_Source excerpt_
------------------------------------

This post gives precise definitions for terms related to data, especially transport data, as well as processes and practices for working with data. It is intended to provide a common language for discussions around the Transport Data Commons (TDC) and TDC Initiative (TDCI).
In casual or colloquial use, many of these terms have multiple, different meanings. When we use the terms without clarifying what we mean, we miscommunicate: the listener may get an incorrect sense of what we truly mean.
How to use this document:
- Use Ctrl+F in your browser and search for occurrences of a particular term.
- Click on any heading to jump back to the table of contents.
Concepts and terms
General
- Data
- We generally mean quantitative data, but data can be qualitative, too.
- Metadata
Information about some data that helps explain its meaning, and helps people and systems decide what to do with the data.
Metadata can be exchanged together with or separately from the data to which it is related.
Basic terms from SDMX
The SDMX Information Model (PDF link) provides very clear and well-distinguished terms for concepts related to data and metadata. These include:
- Observation
- A single “data point”, usually with a numerical (observation) value and a key.
- Data set
- Zero or more observations whose keys share a common structure.
- Data flow
- One or more data sets that share a common structure.
- Key
Labels or values for one or more dimensions that uniquely identify an observation within a data set. Every dimension corresponds to a single concept that distinguishes some observations from others.
For example, two observations in a data set may be:
- key = (GEO=KE, TIME_PERIOD=2020) → value = 12.3
- key = (GEO=IN, TIME_PERIOD=2020) → value = 11.2
Key values can be free-form, or they can be from a list of codes:
- Code
A single code comprises:
- Identifier (ID)
- Short, machine-readable, unambiguous. Example: “GEO”.
- Name
- Short, human-readable. In SDMX, names are “international strings” that may have distinct values in different languages. Example: “Geographical area”.
- Description
- Longer, human-readable text that gives further information on the code, how it may be distinguished from or relate to others, etc. Example: “The area described by a statistical observation. …”

------------------------------------

_Data_

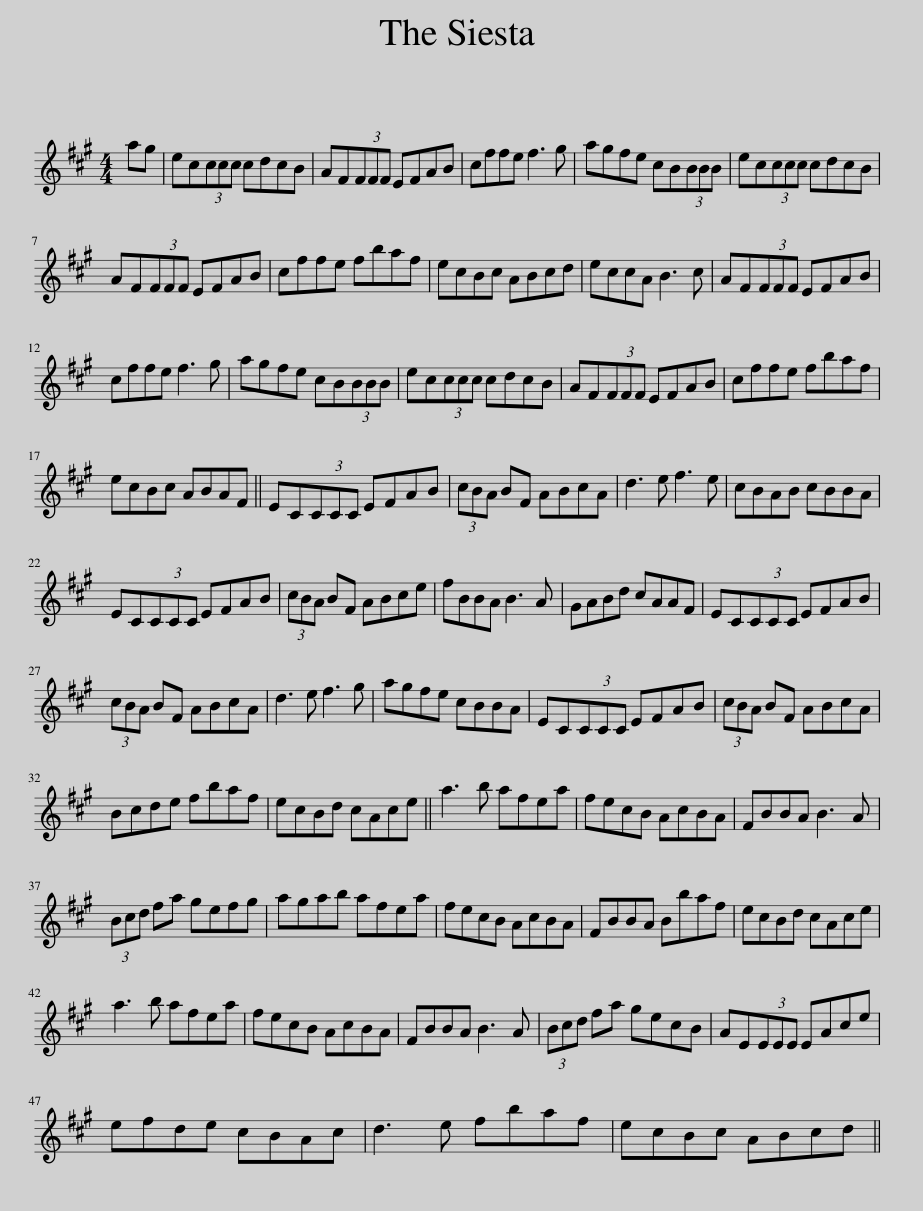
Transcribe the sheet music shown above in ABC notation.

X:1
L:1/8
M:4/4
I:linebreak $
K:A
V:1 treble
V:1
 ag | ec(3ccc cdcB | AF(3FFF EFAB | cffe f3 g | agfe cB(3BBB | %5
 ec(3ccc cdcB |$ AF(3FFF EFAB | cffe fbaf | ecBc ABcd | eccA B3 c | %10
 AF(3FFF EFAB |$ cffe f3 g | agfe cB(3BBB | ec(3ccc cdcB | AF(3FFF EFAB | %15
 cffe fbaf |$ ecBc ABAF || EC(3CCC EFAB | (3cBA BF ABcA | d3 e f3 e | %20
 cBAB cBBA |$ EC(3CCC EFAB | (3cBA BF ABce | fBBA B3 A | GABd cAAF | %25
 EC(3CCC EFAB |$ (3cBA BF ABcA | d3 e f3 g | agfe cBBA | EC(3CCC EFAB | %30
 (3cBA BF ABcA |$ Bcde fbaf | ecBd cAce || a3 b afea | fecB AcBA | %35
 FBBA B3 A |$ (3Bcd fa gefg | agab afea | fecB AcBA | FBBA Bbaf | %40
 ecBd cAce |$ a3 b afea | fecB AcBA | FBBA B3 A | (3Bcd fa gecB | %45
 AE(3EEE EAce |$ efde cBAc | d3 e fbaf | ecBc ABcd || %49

------------------------------------

_Directions for this task_
Switch "heading" to "section title" in the transport data glossary, and reproduce its text starting at "How to use this" and ending at "with the data.".

_Task output_
How to use this document:
- Use Ctrl+F in your browser and search for occurrences of a particular term.
- Click on any section title to jump back to the table of contents.
Concepts and terms
General
- Data
- We generally mean quantitative data, but data can be qualitative, too.
- Metadata
Information about some data that helps explain its meaning, and helps people and systems decide what to do with the data.